PASSAGE:
········

MIT-Haiti Initiative: Another Broken Promise?

January 25, 2016

It’s an issue that strikes at the heart of development and progress.

Though some may argue that the country has bigger fish to fry, with paralyzing elections and continued fallout from the 2010 earthquake, most agree that ultimately it is a problem that needs to be solved.

Education in Haiti.

According to the World Bank, only half of Haiti’s children attend school. For those that do, they will encounter a severe shortage of qualified instructors, minimal government support and unaffordable fees. Another barrier, others argue, is language.  Despite an overwhelming majority of students who speak Haitian Creole, French is the order of the day and is used as the national language of instruction. Many instructors relegate Kreyòl, as a second rate language, believing that it has no value, but there are others who stand firm to celebrate it.

Meet Dr. Michel DeGraff.

The tenured professor at the Massachusetts Institute of Technology (MIT) is dedicated to not only demonstrating its importance, but he insists that naturally, it should also be used to teach in Haiti’s schools. A $1 million grant acquired from the National Science Foundation is helping him to do just that. With the help of his colleagues, DeGraff has been able to spark an initiative with a series of workshops using some of the best minds in Haiti. Their goal is to translate teaching resources created at MIT while producing online materials. The next workshop is scheduled for March in Port-au-Prince.

········

Collected data entries:
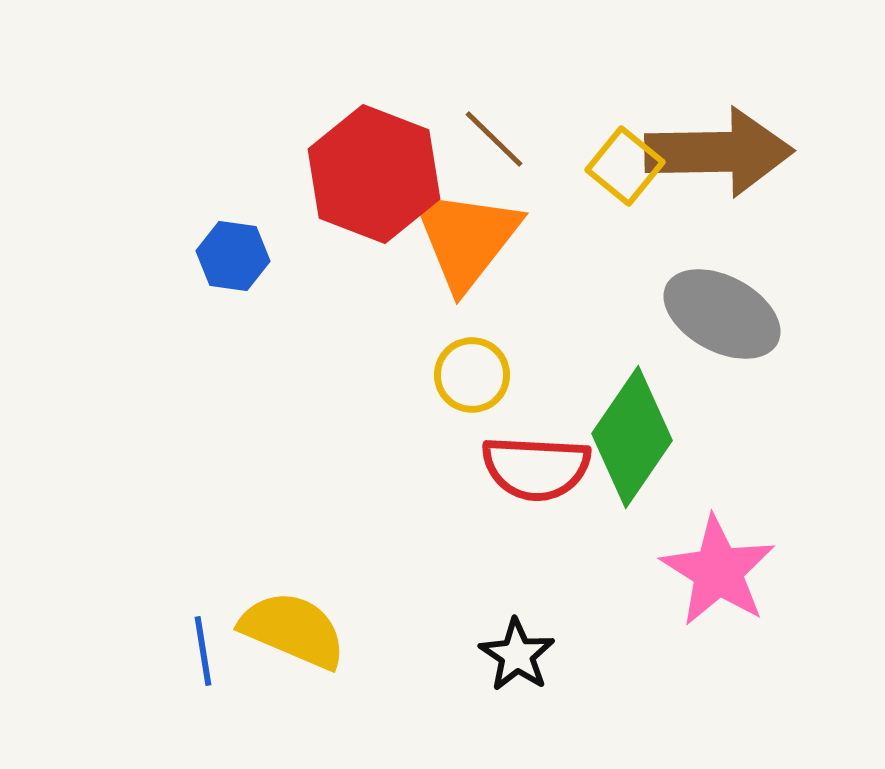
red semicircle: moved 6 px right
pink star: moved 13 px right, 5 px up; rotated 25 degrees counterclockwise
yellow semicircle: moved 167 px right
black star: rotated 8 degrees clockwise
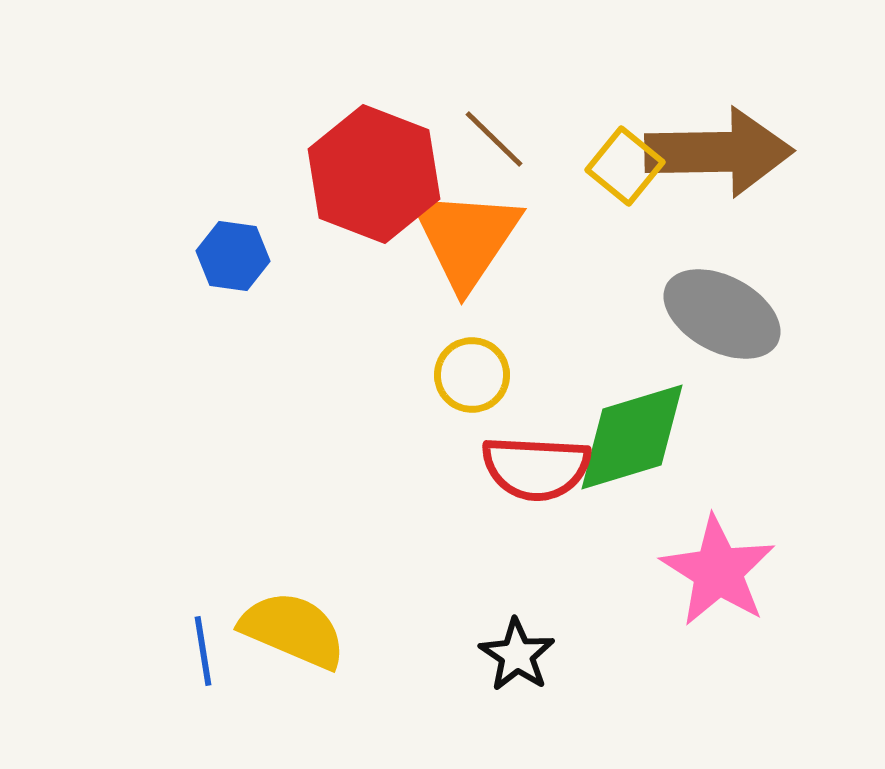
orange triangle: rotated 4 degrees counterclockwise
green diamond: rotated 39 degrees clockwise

········

TASKS:
(1) List every organization named in the article on education in Haiti.
(2) In the article on education in Haiti, write out the part starting at "MIT-Haiti Initiative: Another" and ending at "to be solved.", substituting "disputed" for "paralyzing".
(3) Resume the article on education in Haiti after its final sentence.

ANSWERS PROVIDED:
(1) World Bank, Massachusetts Institute of Technology (MIT), National Science Foundation

(2)
MIT-Haiti Initiative: Another Broken Promise?

January 25, 2016

It’s an issue that strikes at the heart of development and progress.

Though some may argue that the country has bigger fish to fry, with disputed elections and continued fallout from the 2010 earthquake, most agree that ultimately it is a problem that needs to be solved.

(3)
“This is a project to improve quality and access to education especially in Science Technology Engineering and Math (STEM),” said DeGraff. One major advantage is that students will use active learning techniques. The current model, he points out, does little to create opportunities for thinking outside the box.

“Haitian children have been wasting their intelligence on rote learning,” he asserts. “In Haiti, they have the same capacity to produce state-of-the-art materials in Kreyòl, that will then give the kids the capacity to become creative in what they are learning, instead of being stuck in this learning paradigm that has plagued Haiti for centuries.”

The importance of using Kreyòl, particularly in an educational setting, he said, cannot be overstated.

Kreyol as a tool for Access and Quality in Education

“…As a linguist, I can make the honest scientific argument that Haitian kids who have strong foundations in their native Kreyòl are in a better position to learn French—as the second language that it is.  When kids start to learn to read and write in a language that they do not speak, they run the risk of becoming poor readers and poor learners for life…”

Professor Flore Zephir, director of the Afro-Romance Institute at the University of Missouri, agrees. She believes that the MIT-Haiti Initiative is a game changer.

“I think that this is the best thing that Haiti has ever done in terms of reform in the educational system…” said Zephir. “The purpose of an education is to [obtain] knowledge. Now if that knowledge from day one is disseminated in a language that not too many children understand, then that is making a mockery of public education in Haiti.”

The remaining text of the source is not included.